**EXERCISE AIM**
Could you transcribe exactly the lines from the one containing "Someone carried the peluche" through the end of the listing below, both included, but none of the pictures?

**DATASET SECTION**
_____
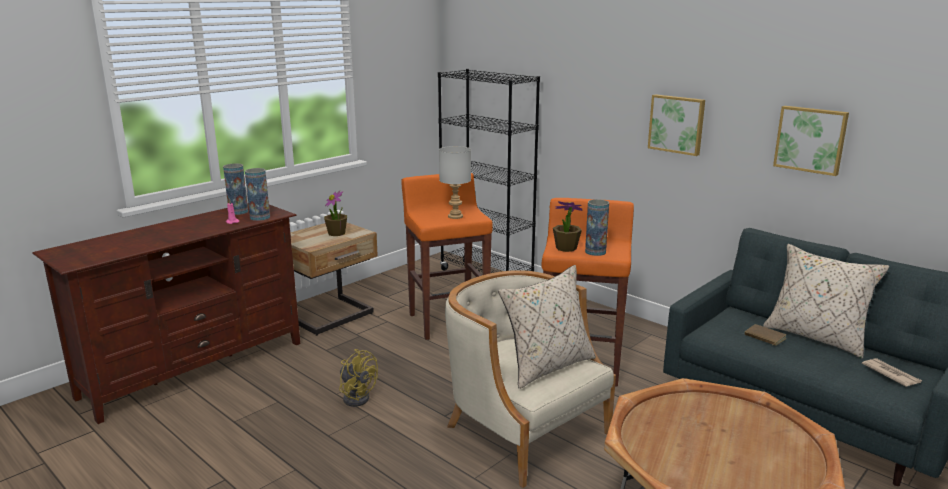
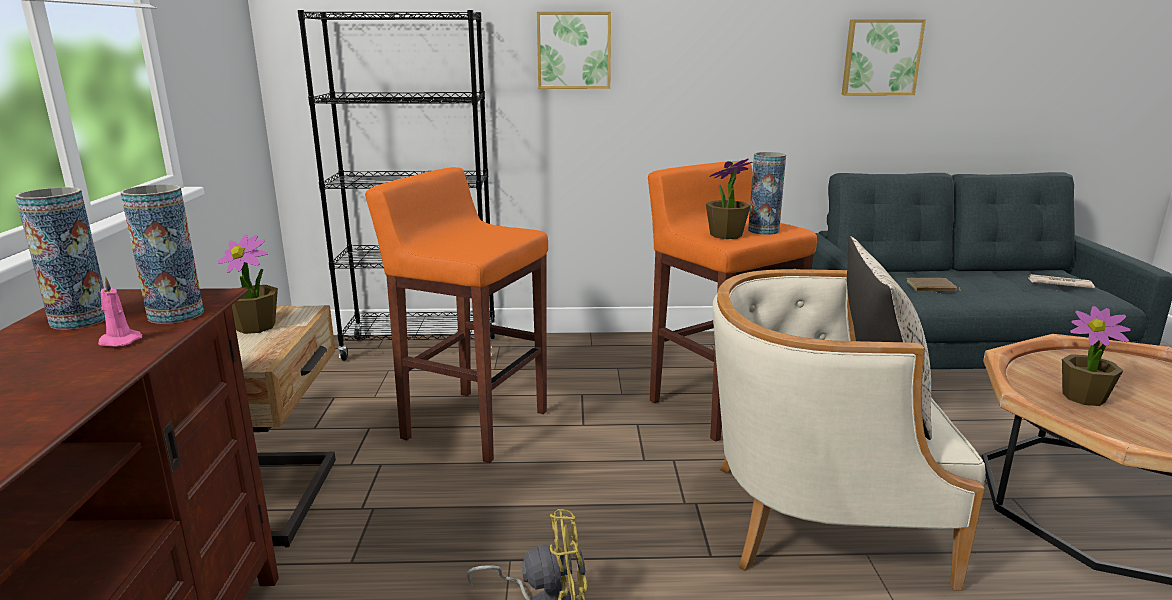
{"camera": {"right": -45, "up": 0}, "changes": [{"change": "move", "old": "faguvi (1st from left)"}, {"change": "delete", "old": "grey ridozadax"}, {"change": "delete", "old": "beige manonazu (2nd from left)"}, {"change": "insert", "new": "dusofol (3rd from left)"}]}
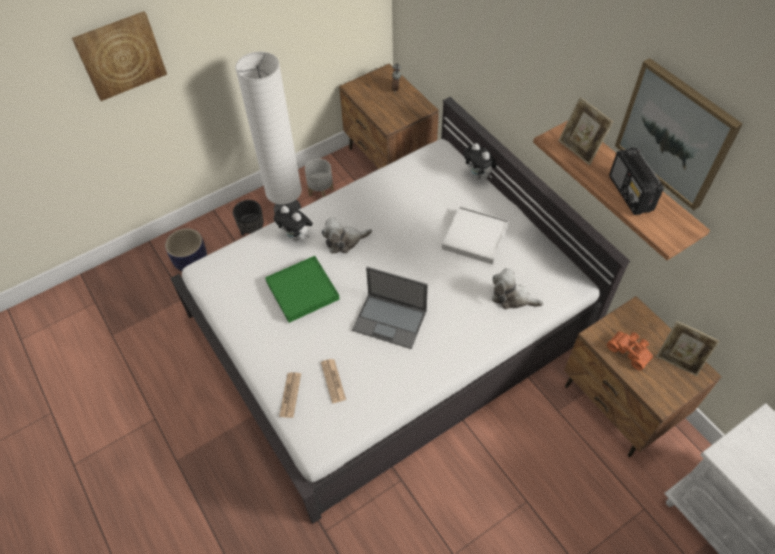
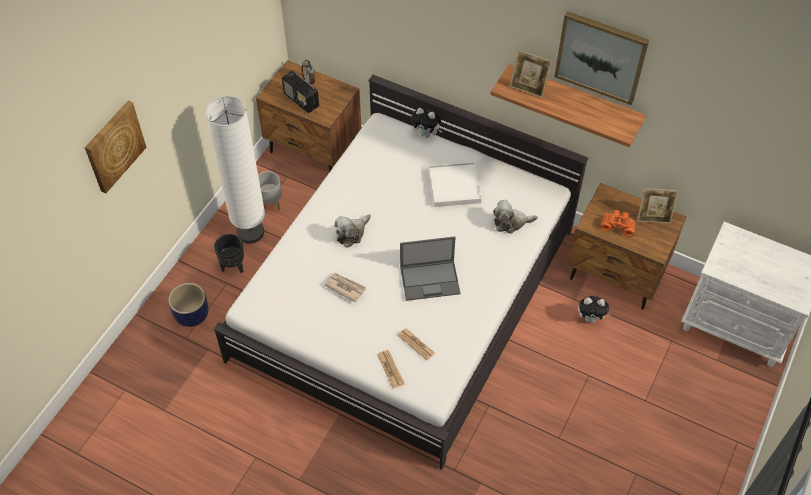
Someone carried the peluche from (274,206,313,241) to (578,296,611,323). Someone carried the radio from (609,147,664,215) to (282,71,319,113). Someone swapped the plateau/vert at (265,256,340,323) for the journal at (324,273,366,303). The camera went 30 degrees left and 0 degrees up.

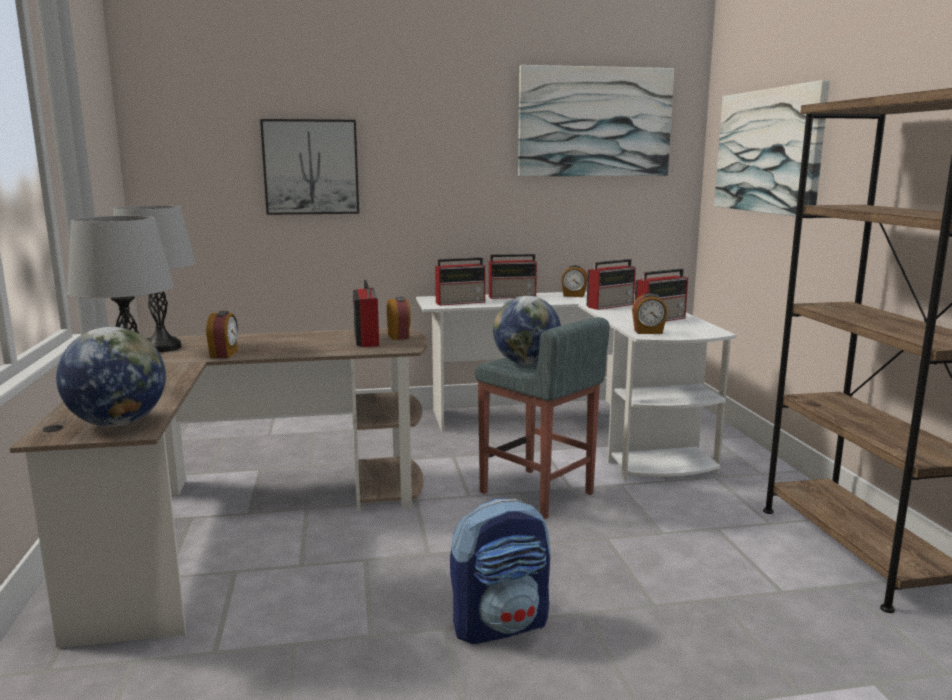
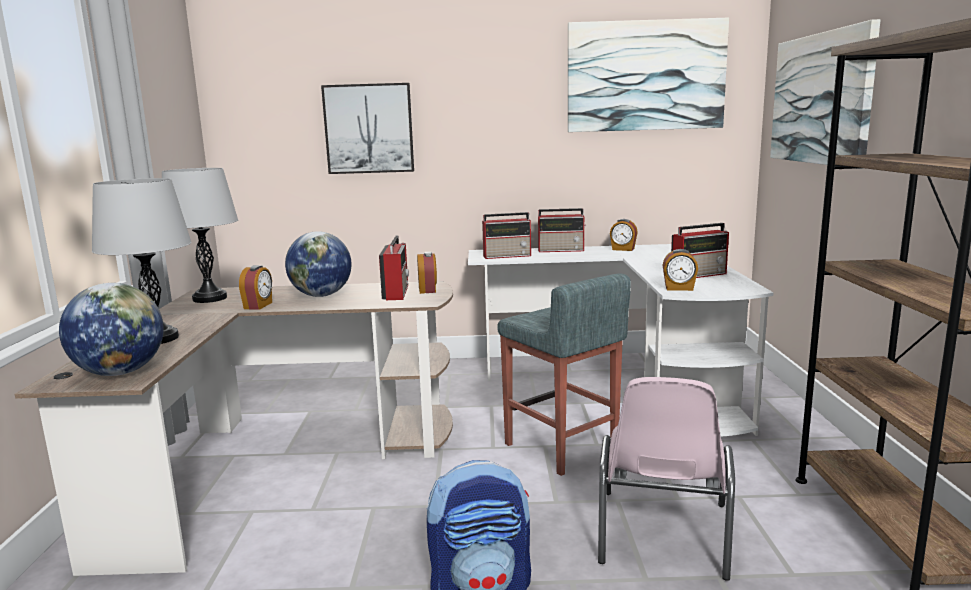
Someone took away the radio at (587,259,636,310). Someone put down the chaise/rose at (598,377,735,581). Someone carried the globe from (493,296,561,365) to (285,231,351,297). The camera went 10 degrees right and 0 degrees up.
_____
**RESULT OF THIS TASK**
Someone carried the peluche from (274,206,313,241) to (578,296,611,323). Someone carried the radio from (609,147,664,215) to (282,71,319,113). Someone swapped the plateau/vert at (265,256,340,323) for the journal at (324,273,366,303). The camera went 30 degrees left and 0 degrees up.

Someone took away the radio at (587,259,636,310). Someone put down the chaise/rose at (598,377,735,581). Someone carried the globe from (493,296,561,365) to (285,231,351,297). The camera went 10 degrees right and 0 degrees up.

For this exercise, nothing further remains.